TASK TO COMPLETE. Reproduce the records below word for word, from their first line through the line containing "its rural network, Reuters", including both of those lines and nothing beyond them.

PROVIDED ENTRIES.
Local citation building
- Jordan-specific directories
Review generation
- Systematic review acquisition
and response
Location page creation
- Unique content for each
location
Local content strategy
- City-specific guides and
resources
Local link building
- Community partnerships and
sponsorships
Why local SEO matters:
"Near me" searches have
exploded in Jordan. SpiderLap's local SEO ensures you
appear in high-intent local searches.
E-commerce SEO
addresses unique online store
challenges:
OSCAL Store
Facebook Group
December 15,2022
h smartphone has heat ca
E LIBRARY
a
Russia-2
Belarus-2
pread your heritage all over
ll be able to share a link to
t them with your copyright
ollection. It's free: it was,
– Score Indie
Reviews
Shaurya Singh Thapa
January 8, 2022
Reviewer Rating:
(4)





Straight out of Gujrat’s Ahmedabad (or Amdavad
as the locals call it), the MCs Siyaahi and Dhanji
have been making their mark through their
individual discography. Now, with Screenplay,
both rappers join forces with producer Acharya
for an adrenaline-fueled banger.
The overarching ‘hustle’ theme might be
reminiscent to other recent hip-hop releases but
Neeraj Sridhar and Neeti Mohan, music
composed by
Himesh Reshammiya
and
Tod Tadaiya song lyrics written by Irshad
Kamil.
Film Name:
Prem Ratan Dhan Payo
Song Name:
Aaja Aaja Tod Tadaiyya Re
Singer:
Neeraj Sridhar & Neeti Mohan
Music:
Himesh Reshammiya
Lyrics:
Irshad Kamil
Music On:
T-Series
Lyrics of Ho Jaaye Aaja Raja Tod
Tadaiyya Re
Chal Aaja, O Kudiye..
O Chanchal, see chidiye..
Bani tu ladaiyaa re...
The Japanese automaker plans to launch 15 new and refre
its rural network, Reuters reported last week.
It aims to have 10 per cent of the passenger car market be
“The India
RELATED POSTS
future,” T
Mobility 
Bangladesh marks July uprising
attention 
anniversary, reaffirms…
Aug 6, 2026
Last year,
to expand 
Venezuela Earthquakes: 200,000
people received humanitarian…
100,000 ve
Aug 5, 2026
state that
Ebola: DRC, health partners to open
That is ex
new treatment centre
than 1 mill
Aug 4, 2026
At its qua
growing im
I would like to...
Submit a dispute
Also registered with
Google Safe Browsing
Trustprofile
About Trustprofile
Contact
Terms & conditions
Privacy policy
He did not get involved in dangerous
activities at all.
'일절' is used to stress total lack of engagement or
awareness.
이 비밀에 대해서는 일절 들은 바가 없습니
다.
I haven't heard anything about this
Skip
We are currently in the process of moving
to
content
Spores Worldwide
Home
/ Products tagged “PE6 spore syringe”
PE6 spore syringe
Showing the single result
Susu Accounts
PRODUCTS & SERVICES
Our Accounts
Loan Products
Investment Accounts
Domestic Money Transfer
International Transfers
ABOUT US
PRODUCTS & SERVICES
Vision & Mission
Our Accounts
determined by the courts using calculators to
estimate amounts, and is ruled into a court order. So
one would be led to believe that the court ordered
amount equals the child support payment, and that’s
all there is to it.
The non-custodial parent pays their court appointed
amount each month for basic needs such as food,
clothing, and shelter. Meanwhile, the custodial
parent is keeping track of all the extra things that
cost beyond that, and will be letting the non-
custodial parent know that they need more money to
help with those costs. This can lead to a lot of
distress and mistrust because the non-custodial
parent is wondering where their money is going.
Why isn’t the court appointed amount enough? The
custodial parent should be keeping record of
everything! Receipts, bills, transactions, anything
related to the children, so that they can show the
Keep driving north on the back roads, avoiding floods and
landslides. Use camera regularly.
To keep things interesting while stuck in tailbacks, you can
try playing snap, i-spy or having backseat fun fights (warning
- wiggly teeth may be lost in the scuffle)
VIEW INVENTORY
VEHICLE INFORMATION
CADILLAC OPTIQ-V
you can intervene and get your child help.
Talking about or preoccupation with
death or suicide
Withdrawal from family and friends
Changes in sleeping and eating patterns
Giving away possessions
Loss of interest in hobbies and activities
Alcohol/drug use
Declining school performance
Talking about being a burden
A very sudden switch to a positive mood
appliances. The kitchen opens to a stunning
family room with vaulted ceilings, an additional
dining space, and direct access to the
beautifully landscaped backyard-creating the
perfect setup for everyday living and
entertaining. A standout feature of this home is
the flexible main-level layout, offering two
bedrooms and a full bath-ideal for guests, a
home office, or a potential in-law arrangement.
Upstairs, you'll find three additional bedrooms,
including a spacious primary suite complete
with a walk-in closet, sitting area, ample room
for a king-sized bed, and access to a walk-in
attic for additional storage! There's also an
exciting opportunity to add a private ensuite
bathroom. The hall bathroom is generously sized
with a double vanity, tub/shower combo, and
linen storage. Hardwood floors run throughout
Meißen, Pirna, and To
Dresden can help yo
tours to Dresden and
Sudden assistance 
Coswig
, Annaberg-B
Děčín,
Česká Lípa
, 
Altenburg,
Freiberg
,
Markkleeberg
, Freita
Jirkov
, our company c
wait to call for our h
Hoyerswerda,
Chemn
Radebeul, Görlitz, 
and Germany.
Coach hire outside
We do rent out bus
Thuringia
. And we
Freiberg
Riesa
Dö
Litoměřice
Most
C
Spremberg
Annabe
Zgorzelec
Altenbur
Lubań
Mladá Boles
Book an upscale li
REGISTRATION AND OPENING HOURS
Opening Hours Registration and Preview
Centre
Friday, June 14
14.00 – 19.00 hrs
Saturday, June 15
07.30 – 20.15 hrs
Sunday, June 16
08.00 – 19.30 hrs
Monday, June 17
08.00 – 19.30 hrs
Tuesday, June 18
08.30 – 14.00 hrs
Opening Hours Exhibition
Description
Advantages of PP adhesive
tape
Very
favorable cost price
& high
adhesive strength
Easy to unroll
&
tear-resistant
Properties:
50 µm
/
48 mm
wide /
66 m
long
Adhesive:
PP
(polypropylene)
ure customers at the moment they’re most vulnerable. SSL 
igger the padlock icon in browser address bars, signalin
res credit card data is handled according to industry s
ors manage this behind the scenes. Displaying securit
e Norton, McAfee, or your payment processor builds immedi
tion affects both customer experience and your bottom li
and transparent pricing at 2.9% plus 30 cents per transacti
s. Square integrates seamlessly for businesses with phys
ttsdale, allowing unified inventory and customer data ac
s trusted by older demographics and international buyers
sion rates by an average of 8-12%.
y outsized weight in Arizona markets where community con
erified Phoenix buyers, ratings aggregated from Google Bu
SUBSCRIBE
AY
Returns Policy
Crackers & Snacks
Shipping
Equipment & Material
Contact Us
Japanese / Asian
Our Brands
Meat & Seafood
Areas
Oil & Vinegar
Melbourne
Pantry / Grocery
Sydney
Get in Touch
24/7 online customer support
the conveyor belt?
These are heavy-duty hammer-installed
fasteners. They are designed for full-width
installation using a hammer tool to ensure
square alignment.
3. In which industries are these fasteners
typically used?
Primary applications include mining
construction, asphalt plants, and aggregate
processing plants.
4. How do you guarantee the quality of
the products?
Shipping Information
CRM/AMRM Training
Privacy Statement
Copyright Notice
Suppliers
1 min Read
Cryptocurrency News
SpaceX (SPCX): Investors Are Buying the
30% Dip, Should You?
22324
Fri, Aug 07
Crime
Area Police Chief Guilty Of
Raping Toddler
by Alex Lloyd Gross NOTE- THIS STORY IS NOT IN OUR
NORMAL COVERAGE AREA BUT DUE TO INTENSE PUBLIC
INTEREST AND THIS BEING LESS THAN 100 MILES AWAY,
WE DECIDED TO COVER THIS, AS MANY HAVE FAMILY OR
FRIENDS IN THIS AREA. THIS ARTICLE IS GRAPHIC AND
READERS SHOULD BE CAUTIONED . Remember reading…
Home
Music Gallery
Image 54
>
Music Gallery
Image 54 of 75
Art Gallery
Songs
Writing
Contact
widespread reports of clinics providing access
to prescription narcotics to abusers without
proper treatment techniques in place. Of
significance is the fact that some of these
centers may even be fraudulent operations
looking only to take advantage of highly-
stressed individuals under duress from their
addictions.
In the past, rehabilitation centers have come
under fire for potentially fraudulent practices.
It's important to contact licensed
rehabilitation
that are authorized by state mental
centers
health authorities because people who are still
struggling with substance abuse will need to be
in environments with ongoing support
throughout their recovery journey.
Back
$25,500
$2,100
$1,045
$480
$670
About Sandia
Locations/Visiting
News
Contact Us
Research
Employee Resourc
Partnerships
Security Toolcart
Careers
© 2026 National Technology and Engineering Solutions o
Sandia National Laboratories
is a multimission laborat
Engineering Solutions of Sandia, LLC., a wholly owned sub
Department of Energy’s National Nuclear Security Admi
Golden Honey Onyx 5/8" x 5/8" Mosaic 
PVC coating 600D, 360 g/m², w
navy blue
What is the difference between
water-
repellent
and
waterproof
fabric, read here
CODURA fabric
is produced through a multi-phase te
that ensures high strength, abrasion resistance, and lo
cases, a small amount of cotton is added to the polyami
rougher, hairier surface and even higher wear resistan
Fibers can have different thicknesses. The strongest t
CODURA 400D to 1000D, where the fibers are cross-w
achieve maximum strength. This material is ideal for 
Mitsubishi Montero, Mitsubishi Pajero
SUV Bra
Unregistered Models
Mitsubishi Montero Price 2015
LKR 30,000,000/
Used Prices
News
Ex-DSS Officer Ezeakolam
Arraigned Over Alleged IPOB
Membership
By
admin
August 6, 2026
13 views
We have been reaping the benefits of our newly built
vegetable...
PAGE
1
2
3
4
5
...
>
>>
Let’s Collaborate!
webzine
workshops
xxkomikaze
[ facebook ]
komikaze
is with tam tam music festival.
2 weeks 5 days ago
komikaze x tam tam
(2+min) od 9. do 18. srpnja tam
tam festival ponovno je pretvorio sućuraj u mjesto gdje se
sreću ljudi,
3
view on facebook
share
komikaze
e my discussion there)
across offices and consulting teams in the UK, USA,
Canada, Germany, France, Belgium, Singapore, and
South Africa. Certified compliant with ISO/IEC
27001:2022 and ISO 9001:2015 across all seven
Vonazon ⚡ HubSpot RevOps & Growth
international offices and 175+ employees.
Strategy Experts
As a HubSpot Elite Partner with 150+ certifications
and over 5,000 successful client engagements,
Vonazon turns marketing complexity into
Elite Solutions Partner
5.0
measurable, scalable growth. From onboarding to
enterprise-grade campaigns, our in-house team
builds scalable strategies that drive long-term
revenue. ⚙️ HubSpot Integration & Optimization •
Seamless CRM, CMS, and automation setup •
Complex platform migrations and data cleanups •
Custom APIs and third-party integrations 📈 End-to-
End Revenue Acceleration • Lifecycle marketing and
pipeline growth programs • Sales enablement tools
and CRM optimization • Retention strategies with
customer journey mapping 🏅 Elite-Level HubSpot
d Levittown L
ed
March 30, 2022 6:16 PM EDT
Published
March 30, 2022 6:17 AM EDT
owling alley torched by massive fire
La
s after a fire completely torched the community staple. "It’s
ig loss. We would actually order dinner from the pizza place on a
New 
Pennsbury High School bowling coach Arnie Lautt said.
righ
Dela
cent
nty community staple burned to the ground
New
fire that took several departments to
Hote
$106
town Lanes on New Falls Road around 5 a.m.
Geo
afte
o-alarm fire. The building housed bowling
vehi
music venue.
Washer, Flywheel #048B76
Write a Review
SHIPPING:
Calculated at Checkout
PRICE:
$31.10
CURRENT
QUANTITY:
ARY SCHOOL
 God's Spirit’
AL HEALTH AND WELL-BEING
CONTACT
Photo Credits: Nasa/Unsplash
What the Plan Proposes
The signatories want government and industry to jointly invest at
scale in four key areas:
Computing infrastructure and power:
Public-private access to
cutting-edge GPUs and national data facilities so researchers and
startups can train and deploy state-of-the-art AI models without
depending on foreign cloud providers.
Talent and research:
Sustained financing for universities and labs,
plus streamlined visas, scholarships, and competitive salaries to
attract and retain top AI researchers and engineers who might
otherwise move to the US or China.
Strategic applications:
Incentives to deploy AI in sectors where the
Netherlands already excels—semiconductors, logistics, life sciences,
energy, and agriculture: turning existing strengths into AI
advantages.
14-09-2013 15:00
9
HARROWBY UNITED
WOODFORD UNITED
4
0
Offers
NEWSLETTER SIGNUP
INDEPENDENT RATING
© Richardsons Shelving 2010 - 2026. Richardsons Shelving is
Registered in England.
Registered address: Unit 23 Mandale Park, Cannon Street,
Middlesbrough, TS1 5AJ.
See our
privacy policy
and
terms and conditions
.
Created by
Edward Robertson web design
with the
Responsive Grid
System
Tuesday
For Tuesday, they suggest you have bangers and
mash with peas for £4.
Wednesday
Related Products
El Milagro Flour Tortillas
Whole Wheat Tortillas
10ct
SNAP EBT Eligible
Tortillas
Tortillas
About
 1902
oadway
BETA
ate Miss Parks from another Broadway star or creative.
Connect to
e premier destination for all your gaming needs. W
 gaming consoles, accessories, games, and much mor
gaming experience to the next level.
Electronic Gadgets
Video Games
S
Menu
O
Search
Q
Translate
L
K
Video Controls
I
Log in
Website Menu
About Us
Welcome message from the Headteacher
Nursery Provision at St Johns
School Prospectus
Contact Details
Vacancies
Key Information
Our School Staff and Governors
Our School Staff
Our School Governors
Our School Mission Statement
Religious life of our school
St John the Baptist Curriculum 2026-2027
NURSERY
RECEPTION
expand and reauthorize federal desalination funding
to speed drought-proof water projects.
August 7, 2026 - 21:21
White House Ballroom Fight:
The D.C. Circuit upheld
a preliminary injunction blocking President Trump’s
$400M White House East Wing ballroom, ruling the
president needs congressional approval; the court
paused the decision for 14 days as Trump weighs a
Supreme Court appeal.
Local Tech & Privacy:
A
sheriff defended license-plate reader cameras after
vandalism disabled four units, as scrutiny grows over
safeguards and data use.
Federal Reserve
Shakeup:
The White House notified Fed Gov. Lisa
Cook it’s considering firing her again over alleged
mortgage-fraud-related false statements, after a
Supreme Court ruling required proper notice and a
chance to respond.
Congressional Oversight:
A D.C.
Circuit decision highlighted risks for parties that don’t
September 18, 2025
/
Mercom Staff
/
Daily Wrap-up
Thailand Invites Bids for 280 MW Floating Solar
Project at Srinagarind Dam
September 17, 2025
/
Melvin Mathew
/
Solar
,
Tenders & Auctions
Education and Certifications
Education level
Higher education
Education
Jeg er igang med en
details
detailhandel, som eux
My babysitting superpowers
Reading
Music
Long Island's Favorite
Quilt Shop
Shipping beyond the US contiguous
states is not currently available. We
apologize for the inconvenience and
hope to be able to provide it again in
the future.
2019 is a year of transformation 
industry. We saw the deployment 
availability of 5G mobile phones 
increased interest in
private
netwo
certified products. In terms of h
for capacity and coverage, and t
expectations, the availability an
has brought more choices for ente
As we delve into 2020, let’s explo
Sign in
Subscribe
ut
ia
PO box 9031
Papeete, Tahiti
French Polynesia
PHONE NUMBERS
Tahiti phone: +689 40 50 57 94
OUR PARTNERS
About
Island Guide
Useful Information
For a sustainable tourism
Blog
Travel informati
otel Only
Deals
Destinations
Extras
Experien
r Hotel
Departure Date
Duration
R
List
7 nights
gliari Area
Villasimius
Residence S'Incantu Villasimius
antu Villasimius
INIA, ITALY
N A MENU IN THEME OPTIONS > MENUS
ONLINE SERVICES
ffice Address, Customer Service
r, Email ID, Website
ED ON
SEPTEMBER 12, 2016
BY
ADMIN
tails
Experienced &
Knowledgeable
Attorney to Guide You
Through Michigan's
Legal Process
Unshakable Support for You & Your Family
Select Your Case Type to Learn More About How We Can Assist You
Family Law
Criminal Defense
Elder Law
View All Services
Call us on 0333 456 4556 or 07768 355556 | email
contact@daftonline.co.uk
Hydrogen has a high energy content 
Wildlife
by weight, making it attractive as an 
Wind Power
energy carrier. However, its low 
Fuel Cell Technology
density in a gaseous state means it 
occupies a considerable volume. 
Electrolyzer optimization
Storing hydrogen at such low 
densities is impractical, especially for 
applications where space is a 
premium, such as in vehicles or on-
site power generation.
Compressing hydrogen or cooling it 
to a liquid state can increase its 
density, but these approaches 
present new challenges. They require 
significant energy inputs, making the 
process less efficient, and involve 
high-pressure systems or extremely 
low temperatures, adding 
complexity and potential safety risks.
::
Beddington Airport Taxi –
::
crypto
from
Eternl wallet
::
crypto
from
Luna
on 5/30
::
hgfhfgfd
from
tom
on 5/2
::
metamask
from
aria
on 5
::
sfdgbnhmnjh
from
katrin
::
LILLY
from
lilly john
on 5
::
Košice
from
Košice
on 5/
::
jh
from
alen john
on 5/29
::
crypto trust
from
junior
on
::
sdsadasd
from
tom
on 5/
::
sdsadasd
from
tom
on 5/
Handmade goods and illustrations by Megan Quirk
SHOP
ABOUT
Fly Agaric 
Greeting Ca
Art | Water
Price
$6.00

SOLUTION TO THE PROBLEM.
Local citation building
- Jordan-specific directories
Review generation
- Systematic review acquisition
and response
Location page creation
- Unique content for each
location
Local content strategy
- City-specific guides and
resources
Local link building
- Community partnerships and
sponsorships
Why local SEO matters:
"Near me" searches have
exploded in Jordan. SpiderLap's local SEO ensures you
appear in high-intent local searches.
E-commerce SEO
addresses unique online store
challenges:
OSCAL Store
Facebook Group
December 15,2022
h smartphone has heat ca
E LIBRARY
a
Russia-2
Belarus-2
pread your heritage all over
ll be able to share a link to
t them with your copyright
ollection. It's free: it was,
– Score Indie
Reviews
Shaurya Singh Thapa
January 8, 2022
Reviewer Rating:
(4)





Straight out of Gujrat’s Ahmedabad (or Amdavad
as the locals call it), the MCs Siyaahi and Dhanji
have been making their mark through their
individual discography. Now, with Screenplay,
both rappers join forces with producer Acharya
for an adrenaline-fueled banger.
The overarching ‘hustle’ theme might be
reminiscent to other recent hip-hop releases but
Neeraj Sridhar and Neeti Mohan, music
composed by
Himesh Reshammiya
and
Tod Tadaiya song lyrics written by Irshad
Kamil.
Film Name:
Prem Ratan Dhan Payo
Song Name:
Aaja Aaja Tod Tadaiyya Re
Singer:
Neeraj Sridhar & Neeti Mohan
Music:
Himesh Reshammiya
Lyrics:
Irshad Kamil
Music On:
T-Series
Lyrics of Ho Jaaye Aaja Raja Tod
Tadaiyya Re
Chal Aaja, O Kudiye..
O Chanchal, see chidiye..
Bani tu ladaiyaa re...
The Japanese automaker plans to launch 15 new and refre
its rural network, Reuters reported last week.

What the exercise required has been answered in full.